> [WHAT IS EXPECTED]: Each line must appear in the answer exactly as it does in the data.

** Opening DATA EXTRACTS block **

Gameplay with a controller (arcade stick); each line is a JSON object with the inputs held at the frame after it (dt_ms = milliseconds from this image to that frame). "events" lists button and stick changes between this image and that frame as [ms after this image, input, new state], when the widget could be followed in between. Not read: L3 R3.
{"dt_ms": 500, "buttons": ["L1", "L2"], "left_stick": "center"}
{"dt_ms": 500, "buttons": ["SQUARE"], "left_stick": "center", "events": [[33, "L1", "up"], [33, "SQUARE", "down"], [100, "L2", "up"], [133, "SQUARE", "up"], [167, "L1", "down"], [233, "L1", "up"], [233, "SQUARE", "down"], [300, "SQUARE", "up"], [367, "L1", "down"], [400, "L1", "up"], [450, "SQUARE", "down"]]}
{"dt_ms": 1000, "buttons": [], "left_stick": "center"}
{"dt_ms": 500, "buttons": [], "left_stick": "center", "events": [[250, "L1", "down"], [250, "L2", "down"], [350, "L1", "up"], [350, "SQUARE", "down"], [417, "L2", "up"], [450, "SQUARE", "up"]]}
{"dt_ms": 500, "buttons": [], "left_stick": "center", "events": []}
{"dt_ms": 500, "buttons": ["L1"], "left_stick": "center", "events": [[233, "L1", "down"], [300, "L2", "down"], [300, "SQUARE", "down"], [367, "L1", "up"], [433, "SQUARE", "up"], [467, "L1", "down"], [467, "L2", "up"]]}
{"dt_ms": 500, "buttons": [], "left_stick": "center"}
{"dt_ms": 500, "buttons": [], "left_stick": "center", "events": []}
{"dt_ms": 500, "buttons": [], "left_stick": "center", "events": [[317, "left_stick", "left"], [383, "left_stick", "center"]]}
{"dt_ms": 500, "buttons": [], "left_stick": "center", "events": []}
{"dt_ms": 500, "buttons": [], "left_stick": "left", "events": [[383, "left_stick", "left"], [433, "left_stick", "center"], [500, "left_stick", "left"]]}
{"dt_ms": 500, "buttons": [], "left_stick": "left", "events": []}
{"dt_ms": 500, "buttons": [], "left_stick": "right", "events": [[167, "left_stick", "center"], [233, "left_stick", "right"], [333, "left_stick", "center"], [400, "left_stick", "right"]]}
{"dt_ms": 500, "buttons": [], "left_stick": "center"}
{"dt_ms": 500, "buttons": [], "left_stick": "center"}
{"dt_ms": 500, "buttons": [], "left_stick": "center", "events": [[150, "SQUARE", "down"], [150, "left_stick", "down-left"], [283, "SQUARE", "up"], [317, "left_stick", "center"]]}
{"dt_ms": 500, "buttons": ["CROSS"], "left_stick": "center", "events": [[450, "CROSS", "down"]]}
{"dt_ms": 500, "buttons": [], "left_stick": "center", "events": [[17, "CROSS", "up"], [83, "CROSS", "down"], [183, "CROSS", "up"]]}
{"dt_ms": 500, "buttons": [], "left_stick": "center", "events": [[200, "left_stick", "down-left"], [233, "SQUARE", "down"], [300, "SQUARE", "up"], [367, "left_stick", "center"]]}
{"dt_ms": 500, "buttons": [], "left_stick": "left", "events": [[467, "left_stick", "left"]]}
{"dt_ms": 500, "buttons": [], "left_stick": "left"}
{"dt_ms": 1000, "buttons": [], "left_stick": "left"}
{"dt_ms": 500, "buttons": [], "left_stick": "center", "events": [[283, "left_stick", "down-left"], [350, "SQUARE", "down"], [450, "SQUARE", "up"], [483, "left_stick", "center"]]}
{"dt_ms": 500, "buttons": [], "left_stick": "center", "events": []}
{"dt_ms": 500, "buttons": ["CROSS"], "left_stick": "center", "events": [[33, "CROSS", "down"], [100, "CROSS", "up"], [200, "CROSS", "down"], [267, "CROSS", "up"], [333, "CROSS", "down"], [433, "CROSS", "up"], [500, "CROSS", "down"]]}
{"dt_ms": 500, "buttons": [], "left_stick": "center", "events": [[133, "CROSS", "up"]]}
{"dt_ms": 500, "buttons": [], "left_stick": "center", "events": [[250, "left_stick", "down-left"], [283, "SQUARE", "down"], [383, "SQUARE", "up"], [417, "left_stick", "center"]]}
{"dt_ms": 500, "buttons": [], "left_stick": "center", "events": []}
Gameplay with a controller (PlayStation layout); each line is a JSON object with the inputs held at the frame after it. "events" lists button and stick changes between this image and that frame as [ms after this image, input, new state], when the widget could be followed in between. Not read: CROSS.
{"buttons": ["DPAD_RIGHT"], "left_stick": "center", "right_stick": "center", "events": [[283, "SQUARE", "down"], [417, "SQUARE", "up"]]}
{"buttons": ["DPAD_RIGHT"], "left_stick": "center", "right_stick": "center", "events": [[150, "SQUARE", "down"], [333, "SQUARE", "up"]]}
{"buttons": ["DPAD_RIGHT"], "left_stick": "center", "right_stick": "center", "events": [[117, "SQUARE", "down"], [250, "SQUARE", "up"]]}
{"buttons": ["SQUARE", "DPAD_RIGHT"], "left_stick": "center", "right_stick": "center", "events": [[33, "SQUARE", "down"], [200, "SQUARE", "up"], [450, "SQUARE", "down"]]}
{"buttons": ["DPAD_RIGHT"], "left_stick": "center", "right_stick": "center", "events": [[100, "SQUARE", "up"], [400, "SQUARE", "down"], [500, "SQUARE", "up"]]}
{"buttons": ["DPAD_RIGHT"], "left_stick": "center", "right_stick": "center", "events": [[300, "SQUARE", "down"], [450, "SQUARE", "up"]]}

** Closing DATA EXTRACTS block **

> [ANSWER AREA]:
Gameplay with a controller (arcade stick); each line is a JSON object with the inputs held at the frame after it (dt_ms = milliseconds from this image to that frame). "events" lists button and stick changes between this image and that frame as [ms after this image, input, new state], when the widget could be followed in between. Not read: L3 R3.
{"dt_ms": 500, "buttons": ["L1", "L2"], "left_stick": "center"}
{"dt_ms": 500, "buttons": ["SQUARE"], "left_stick": "center", "events": [[33, "L1", "up"], [33, "SQUARE", "down"], [100, "L2", "up"], [133, "SQUARE", "up"], [167, "L1", "down"], [233, "L1", "up"], [233, "SQUARE", "down"], [300, "SQUARE", "up"], [367, "L1", "down"], [400, "L1", "up"], [450, "SQUARE", "down"]]}
{"dt_ms": 1000, "buttons": [], "left_stick": "center"}
{"dt_ms": 500, "buttons": [], "left_stick": "center", "events": [[250, "L1", "down"], [250, "L2", "down"], [350, "L1", "up"], [350, "SQUARE", "down"], [417, "L2", "up"], [450, "SQUARE", "up"]]}
{"dt_ms": 500, "buttons": [], "left_stick": "center", "events": []}
{"dt_ms": 500, "buttons": ["L1"], "left_stick": "center", "events": [[233, "L1", "down"], [300, "L2", "down"], [300, "SQUARE", "down"], [367, "L1", "up"], [433, "SQUARE", "up"], [467, "L1", "down"], [467, "L2", "up"]]}
{"dt_ms": 500, "buttons": [], "left_stick": "center"}
{"dt_ms": 500, "buttons": [], "left_stick": "center", "events": []}
{"dt_ms": 500, "buttons": [], "left_stick": "center", "events": [[317, "left_stick", "left"], [383, "left_stick", "center"]]}
{"dt_ms": 500, "buttons": [], "left_stick": "center", "events": []}
{"dt_ms": 500, "buttons": [], "left_stick": "left", "events": [[383, "left_stick", "left"], [433, "left_stick", "center"], [500, "left_stick", "left"]]}
{"dt_ms": 500, "buttons": [], "left_stick": "left", "events": []}
{"dt_ms": 500, "buttons": [], "left_stick": "right", "events": [[167, "left_stick", "center"], [233, "left_stick", "right"], [333, "left_stick", "center"], [400, "left_stick", "right"]]}
{"dt_ms": 500, "buttons": [], "left_stick": "center"}
{"dt_ms": 500, "buttons": [], "left_stick": "center"}
{"dt_ms": 500, "buttons": [], "left_stick": "center", "events": [[150, "SQUARE", "down"], [150, "left_stick", "down-left"], [283, "SQUARE", "up"], [317, "left_stick", "center"]]}
{"dt_ms": 500, "buttons": ["CROSS"], "left_stick": "center", "events": [[450, "CROSS", "down"]]}
{"dt_ms": 500, "buttons": [], "left_stick": "center", "events": [[17, "CROSS", "up"], [83, "CROSS", "down"], [183, "CROSS", "up"]]}
{"dt_ms": 500, "buttons": [], "left_stick": "center", "events": [[200, "left_stick", "down-left"], [233, "SQUARE", "down"], [300, "SQUARE", "up"], [367, "left_stick", "center"]]}
{"dt_ms": 500, "buttons": [], "left_stick": "left", "events": [[467, "left_stick", "left"]]}
{"dt_ms": 500, "buttons": [], "left_stick": "left"}
{"dt_ms": 1000, "buttons": [], "left_stick": "left"}
{"dt_ms": 500, "buttons": [], "left_stick": "center", "events": [[283, "left_stick", "down-left"], [350, "SQUARE", "down"], [450, "SQUARE", "up"], [483, "left_stick", "center"]]}
{"dt_ms": 500, "buttons": [], "left_stick": "center", "events": []}
{"dt_ms": 500, "buttons": ["CROSS"], "left_stick": "center", "events": [[33, "CROSS", "down"], [100, "CROSS", "up"], [200, "CROSS", "down"], [267, "CROSS", "up"], [333, "CROSS", "down"], [433, "CROSS", "up"], [500, "CROSS", "down"]]}
{"dt_ms": 500, "buttons": [], "left_stick": "center", "events": [[133, "CROSS", "up"]]}
{"dt_ms": 500, "buttons": [], "left_stick": "center", "events": [[250, "left_stick", "down-left"], [283, "SQUARE", "down"], [383, "SQUARE", "up"], [417, "left_stick", "center"]]}
{"dt_ms": 500, "buttons": [], "left_stick": "center", "events": []}
Gameplay with a controller (PlayStation layout); each line is a JSON object with the inputs held at the frame after it. "events" lists button and stick changes between this image and that frame as [ms after this image, input, new state], when the widget could be followed in between. Not read: CROSS.
{"buttons": ["DPAD_RIGHT"], "left_stick": "center", "right_stick": "center", "events": [[283, "SQUARE", "down"], [417, "SQUARE", "up"]]}
{"buttons": ["DPAD_RIGHT"], "left_stick": "center", "right_stick": "center", "events": [[150, "SQUARE", "down"], [333, "SQUARE", "up"]]}
{"buttons": ["DPAD_RIGHT"], "left_stick": "center", "right_stick": "center", "events": [[117, "SQUARE", "down"], [250, "SQUARE", "up"]]}
{"buttons": ["SQUARE", "DPAD_RIGHT"], "left_stick": "center", "right_stick": "center", "events": [[33, "SQUARE", "down"], [200, "SQUARE", "up"], [450, "SQUARE", "down"]]}
{"buttons": ["DPAD_RIGHT"], "left_stick": "center", "right_stick": "center", "events": [[100, "SQUARE", "up"], [400, "SQUARE", "down"], [500, "SQUARE", "up"]]}
{"buttons": ["DPAD_RIGHT"], "left_stick": "center", "right_stick": "center", "events": [[300, "SQUARE", "down"], [450, "SQUARE", "up"]]}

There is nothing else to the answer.